Technology, real estate and consumer products are leading M&A sectors by transaction value in H1.
Domestic deal value increases 67 percent in H1, 2016, compared to H1, 2015.
Despite sluggish macro-economic situation at the beginning of 2016, overall deal activity in H1, 2016 was largely consistent with H1, 2015.
Saudi Arabia, the UAE and Egypt were the top three markets in terms of deal activity in H1 2016.
Announced deal value in the MENA region decreased from $21.9 billion in H1, 2015 to $19.7 billion in H1, 2016, a decrease of 10 percent.
Technology ($4.4 billion), real estate ($4.2 billion ) and consumer products ($3.7 billion) were the top three sectors by deal value in H1, 2016.

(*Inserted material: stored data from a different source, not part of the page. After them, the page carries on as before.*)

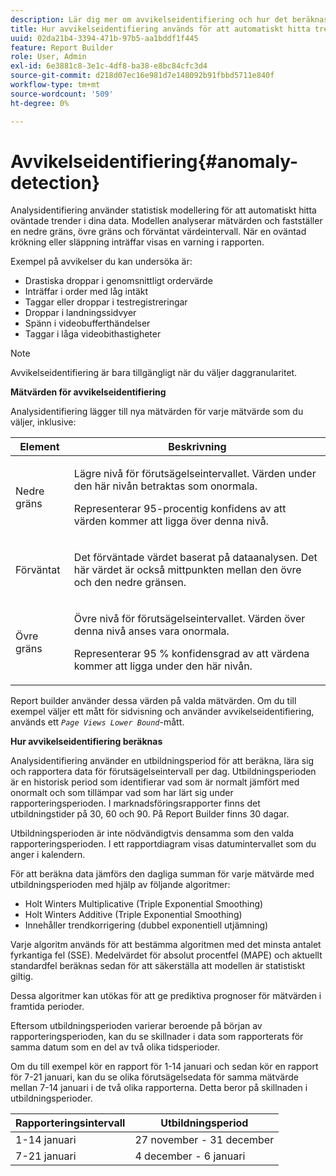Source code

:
 ```yaml
---
description: Lär dig mer om avvikelseidentifiering och hur det beräknas.
title: Hur avvikelseidentifiering används för att automatiskt hitta trender
uuid: 02da21b4-3394-471b-97b5-aa1bddf1f445
feature: Report Builder
role: User, Admin
exl-id: 6e3881c8-3e1c-4df8-ba38-e8bc84cfc3d4
source-git-commit: d218d07ec16e981d7e148092b91fbbd5711e840f
workflow-type: tm+mt
source-wordcount: '509'
ht-degree: 0%

---
```


# Avvikelseidentifiering{#anomaly-detection}

Analysidentifiering använder statistisk modellering för att automatiskt hitta oväntade trender i dina data. Modellen analyserar mätvärden och fastställer en nedre gräns, övre gräns och förväntat värdeintervall. När en oväntad krökning eller släppning inträffar visas en varning i rapporten.

Exempel på avvikelser du kan undersöka är:

* Drastiska droppar i genomsnittligt ordervärde
* Inträffar i order med låg intäkt
* Taggar eller droppar i testregistreringar
* Droppar i landningssidvyer
* Spänn i videobufferthändelser
* Taggar i låga videobithastigheter

>[!NOTE]
>
>Avvikelseidentifiering är bara tillgängligt när du väljer daggranularitet.

<p class="head"> <b>Mätvärden för avvikelseidentifiering</b> </p>

Analysidentifiering lägger till nya mätvärden för varje mätvärde som du väljer, inklusive:

<table id="table_BF75FC874634498DB6632C12CBD8D533"> 
 <thead> 
  <tr> 
   <th colname="col1" class="entry"> Element </th> 
   <th colname="col2" class="entry"> Beskrivning </th> 
  </tr> 
 </thead>
 <tbody> 
  <tr> 
   <td colname="col1"> Nedre gräns </td> 
   <td colname="col2"> <p>Lägre nivå för förutsägelseintervallet. Värden under den här nivån betraktas som onormala. </p> <p>Representerar 95-procentig konfidens av att värden kommer att ligga över denna nivå. </p> </td> 
  </tr> 
  <tr> 
   <td colname="col1"> Förväntat </td> 
   <td colname="col2"> <p>Det förväntade värdet baserat på dataanalysen. Det här värdet är också mittpunkten mellan den övre och den nedre gränsen. </p> </td> 
  </tr> 
  <tr> 
   <td colname="col1"> Övre gräns </td> 
   <td colname="col2"> <p>Övre nivå för förutsägelseintervallet. Värden över denna nivå anses vara onormala. </p> <p>Representerar 95 % konfidensgrad av att värdena kommer att ligga under den här nivån. </p> </td> 
  </tr> 
 </tbody> 
</table>

Report builder använder dessa värden på valda mätvärden. Om du till exempel väljer ett mått för sidvisning och använder avvikelseidentifiering, används ett *`Page Views Lower Bound`*-mått.

**Hur avvikelseidentifiering beräknas**

Analysidentifiering använder en utbildningsperiod för att beräkna, lära sig och rapportera data för förutsägelseintervall per dag. Utbildningsperioden är en historisk period som identifierar vad som är normalt jämfört med onormalt och som tillämpar vad som har lärt sig under rapporteringsperioden. I marknadsföringsrapporter finns det utbildningstider på 30, 60 och 90. På Report Builder finns 30 dagar.

Utbildningsperioden är inte nödvändigtvis densamma som den valda rapporteringsperioden. I ett rapportdiagram visas datumintervallet som du anger i kalendern.

För att beräkna data jämförs den dagliga summan för varje mätvärde med utbildningsperioden med hjälp av följande algoritmer:

* Holt Winters Multiplicative (Triple Exponential Smoothing)
* Holt Winters Additive (Triple Exponential Smoothing)
* Innehåller trendkorrigering (dubbel exponentiell utjämning)

Varje algoritm används för att bestämma algoritmen med det minsta antalet fyrkantiga fel (SSE). Medelvärdet för absolut procentfel (MAPE) och aktuellt standardfel beräknas sedan för att säkerställa att modellen är statistiskt giltig.

Dessa algoritmer kan utökas för att ge prediktiva prognoser för mätvärden i framtida perioder.

Eftersom utbildningsperioden varierar beroende på början av rapporteringsperioden, kan du se skillnader i data som rapporterats för samma datum som en del av två olika tidsperioder.

Om du till exempel kör en rapport för 1-14 januari och sedan kör en rapport för 7-21 januari, kan du se olika förutsägelsedata för samma mätvärde mellan 7-14 januari i de två olika rapporterna. Detta beror på skillnaden i utbildningsperioder.

| Rapporteringsintervall | Utbildningsperiod |
|--- |--- |
| 1-14 januari | 27 november - 31 december |
| 7-21 januari | 4 december - 6 januari |
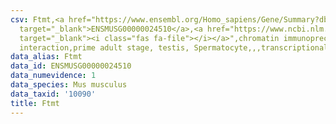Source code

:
 ```yaml
---
csv: Ftmt,<a href="https://www.ensembl.org/Homo_sapiens/Gene/Summary?db=core;g=ENSMUSG00000024510"
  target="_blank">ENSMUSG00000024510</a>,<a href="https://www.ncbi.nlm.nih.gov/pubmed/25450459"
  target="_blank"><i class="fas fa-file"></i></a>",chromatin immunoprecipitation assay,direct
  interaction,prime adult stage, testis, Spermatocyte,,,transcriptional regulation,
data_alias: Ftmt
data_id: ENSMUSG00000024510
data_numevidence: 1
data_species: Mus musculus
data_taxid: '10090'
title: Ftmt
---
```

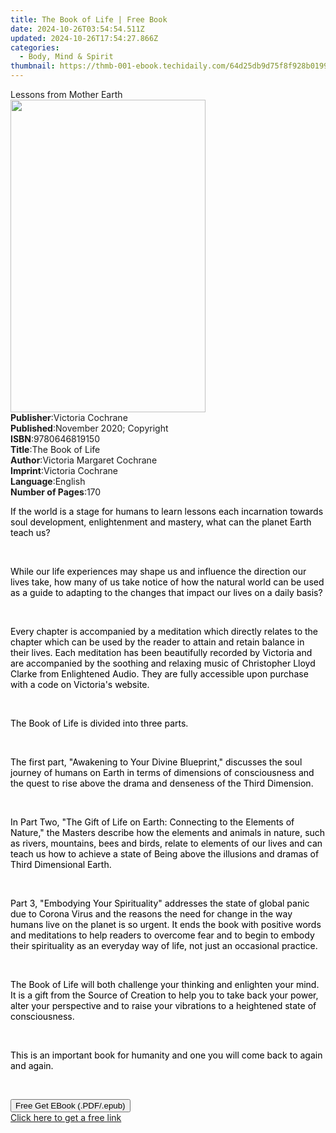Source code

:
 ```yaml
---
title: The Book of Life | Free Book
date: 2024-10-26T03:54:54.511Z
updated: 2024-10-26T17:54:27.866Z
categories:
  - Body, Mind & Spirit
thumbnail: https://thmb-001-ebook.techidaily.com/64d25db9d75f8f928b019920f54406e23dfc51181a718252cca824a20da1891f.jpg
---
```

<main id="book-container">
  <div class="flex flex-col">
    <div class="book-brief flex-1 py-6 px-4 sm:p-6 md:py-10 md:px-8">
      <!-- brief-->
      <div class="book-brief-main">Lessons from Mother Earth</div>
    </div>
    <div
      class="book-meta-info flex-1 grid gap-4 col-start-1 col-end-3 row-start-1 sm:mb-6 sm:grid-cols-4 lg:gap-6 lg:col-start-2 lg:row-end-6 lg:row-span-6 lg:mb-0"
    >
      <div
        class="book-meta-info-left place-content-center mt-4 p-4 text-sm leading-6 col-start-2 col-span-2 dark:text-slate-400"
      >
        <img
          class="w-full h-500 object-cover rounded-lg sm:h-255 sm:col-span-2 lg:col-span-full"
          src="https://img-001-ebook.techidaily.com/467808e0aedb07c3a0b7f13bce862fd2555f8c1e87dba423deea942f87ca3875.jpg"
          alt=""
          width="312"
          height="500"
        />
      </div>
      <div
        class="book-meta-info-right mt-2 col-start-1 row-start-2 col-span-3 self-center"
      >
        <!-- meta data  -->
        <div class="flex flex-col px-4 md:px-8">
          <div class="flex-1">
            <strong>Publisher</strong>:<span class="px-2"
              >Victoria Cochrane</span
            >
          </div>
          <div class="flex-1">
            <strong>Published</strong>:<span class="px-2"
              >November 2020; Copyright</span
            >
          </div>
          <div class="flex-1">
            <strong>ISBN</strong>:<span class="px-2">9780646819150</span>
          </div>
          <div class="flex-1">
            <strong>Title</strong>:<span class="px-2">The Book of Life</span>
          </div>
          <div class="flex-1">
            <strong>Author</strong>:<span class="px-2"
              >Victoria Margaret Cochrane</span
            >
          </div>
          <div class="flex-1">
            <strong>Imprint</strong>:<span class="px-2">Victoria Cochrane</span>
          </div>
          <div class="flex-1">
            <strong>Language</strong>:<span class="px-2">English</span>
          </div>
          <div class="flex-1">
            <strong>Number of Pages</strong>:<span class="px-2">170</span>
          </div>
        </div>
      </div>
    </div>
    <div class="book-description flex-1 py-6 px-4 sm:p-6 md:py-10 md:px-8">
      <div class="book-description-main">
        <div accordion-content="" id="description">
          <p>
            <span style="color: rgb(0, 0, 0)"
              >If the world is a stage for humans to learn lessons each
              incarnation towards soul development, enlightenment and mastery,
              what can the planet Earth teach us?
            </span>
          </p>
          <p><span style="color: rgb(0, 0, 0)">&nbsp;</span></p>
          <p>
            <span style="color: rgb(0, 0, 0)"
              >While our life experiences may shape us and influence the
              direction our lives take, how many of us take notice of how the
              natural world can be used as a guide to adapting to the changes
              that impact our lives on a daily basis?</span
            >
          </p>
          <p><span style="color: rgb(0, 0, 0)">&nbsp;</span></p>
          <p>
            <span style="color: rgb(0, 0, 0)"
              >Every chapter is accompanied by a meditation which directly
              relates to the chapter which can be used by the reader to attain
              and retain balance in their lives. Each meditation has been
              beautifully recorded by Victoria and are accompanied by the
              soothing and relaxing music of Christopher Lloyd Clarke from
              Enlightened Audio. They are fully accessible upon purchase with a
              code on Victoria's website.</span
            >
          </p>
          <p><span style="color: rgb(0, 0, 0)">&nbsp;</span></p>
          <p>
            <span style="color: rgb(0, 0, 0)"
              >The Book of Life is divided into three parts.
            </span>
          </p>
          <p><span style="color: rgb(0, 0, 0)">&nbsp;</span></p>
          <p>
            <span style="color: rgb(0, 0, 0)"
              >The first part, "Awakening to Your Divine Blueprint," discusses
              the soul journey of humans on Earth in terms of dimensions of
              consciousness and the quest to rise above the drama and denseness
              of the Third Dimension.
            </span>
          </p>
          <p><span style="color: rgb(0, 0, 0)">&nbsp;</span></p>
          <p>
            <span style="color: rgb(0, 0, 0)"
              >In Part Two,&nbsp;"The Gift of Life on Earth: Connecting to the
              Elements of Nature," the Masters describe how the elements and
              animals in nature, such as rivers, mountains, bees and birds,
              relate to elements of our lives and can teach us how to achieve a
              state of Being above the illusions and dramas of Third Dimensional
              Earth.
            </span>
          </p>
          <p><span style="color: rgb(0, 0, 0)">&nbsp;</span></p>
          <p>
            <span style="color: rgb(0, 0, 0)"
              >Part 3, "Embodying Your Spirituality" addresses the state of
              global panic due to Corona Virus and the reasons the need for
              change in the way humans live on the planet is so urgent. It ends
              the book with positive words and meditations to help readers to
              overcome fear and to begin to embody their spirituality as an
              everyday way of life, not just an occasional practice.</span
            >
          </p>
          <p><span style="color: rgb(0, 0, 0)">&nbsp;</span></p>
          <p>
            <span style="color: rgb(0, 0, 0)"
              >The Book of Life will both challenge your thinking and enlighten
              your mind. It is a gift from the Source of Creation to help you to
              take back your power, alter your perspective and to raise your
              vibrations to a heightened state of consciousness.
            </span>
          </p>
          <p><span style="color: rgb(0, 0, 0)">&nbsp;</span></p>
          <p>
            <span style="color: rgb(0, 0, 0)"
              >This is an important book for humanity and one you will come back
              to again and again.</span
            >
          </p>
          <p><br /></p>
        </div>
        <div class="accordion-fader"></div>
      </div>
    </div>
    <div class="book-excerpts flex-1 py-6 px-4 sm:p-6 md:py-10 md:px-8"></div>
    <div
      class="book-about-author flex-1 py-6 px-4 sm:p-6 md:py-10 md:px-8"
    ></div>
    <div class="book-free-get flex-1 py-6 px-4 sm:p-6 md:py-10 md:px-8">
      <button
        id="btn-free-get"
        class="bg-blue-500 hover:bg-blue-700 text-white font-bold py-2 px-4 rounded"
      >
        Free Get EBook (.PDF/.epub)
      </button>
      <div id="countdown-display" class="px-2 text-lg mt-2"></div>
      <a
        id="free-link"
        class="hidden bg-blue-500 hover:bg-blue-700 text-white font-bold py-2 px-4 rounded"
        href="https://www.ebooks.com/en-us/book/210146657/the-book-of-life/victoria-margaret-cochrane/"
        target="_blank"
        >Click here to get a free link</a
      >
    </div>
    <script>
      let countdownTime = 0;
      let countdownInterval = null;
      document
        .getElementById('btn-free-get')
        .addEventListener('click', startCountdown);
      function startCountdown() {
        countdownTime = new Date().getTime() + 60000 * 3;
        countdownInterval = setInterval(updateCountdown, 1000);
        document.getElementById('btn-free-get').disabled = true;
        document
          .getElementById('btn-free-get')
          .classList.add('bg-gray-500', 'cursor-not-allowed');
      }
      function updateCountdown() {
        let currentTime = new Date().getTime();
        let timeLeft = countdownTime - currentTime;
        let secondsLeft = Math.floor(timeLeft / 1000);
        document.getElementById('countdown-display').innerHTML =
          `Remaining time: ${secondsLeft} seconds.`;
        if (secondsLeft <= 0) {
          clearInterval(countdownInterval);
          document.getElementById('btn-free-get').classList.add('hidden');
          document.getElementById('free-link').classList.remove('hidden');
          document.getElementById('countdown-display').innerHTML = '';
        }
      }
    </script>
  </div>
</main>

<ins class="adsbygoogle"
      style="display:block"
      data-ad-client="ca-pub-7571918770474297"
      data-ad-slot="8358498916"
      data-ad-format="auto"
      data-full-width-responsive="true"></ins>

EY’s MENA Transaction Advisory Services Leader Phil Gandier says: “With modest recovery in the macro-economic situation, the outlook for M&A in H2, 2016 remains cautiously optimistic and the deal activity on a full year basis in 2016 is expected to mirror the performance in 2015.”
In H1, 2016, both from a deal activity and value perspective, significant portion of technology and real estate deals were outbound.
In line with the trend noticed in H1, 2015, acquisition capital allocation to outbound transactions in H1 2016 was at 52 percent of total deal value. Europe and the United States continued to be the top two destinations for outbound transactions.
Domestic M&As had a positive performance in the first half of 2016, recording an increase in value of 67 percent in H1, 2016, compared to H1, 2015. During this period, consumer products, industrial products, real estate, banking and capital markets witnessed significant deal activity.
EY’s MENA M&A and Equity Capital Markets Leader Anil Menon says: “Improving business sentiment and investor confidence is expected to see an uptick in domestic M&A activity during H2, 2016 especially in consumption led sectors in key markets such as Saudi Arabia and the UAE.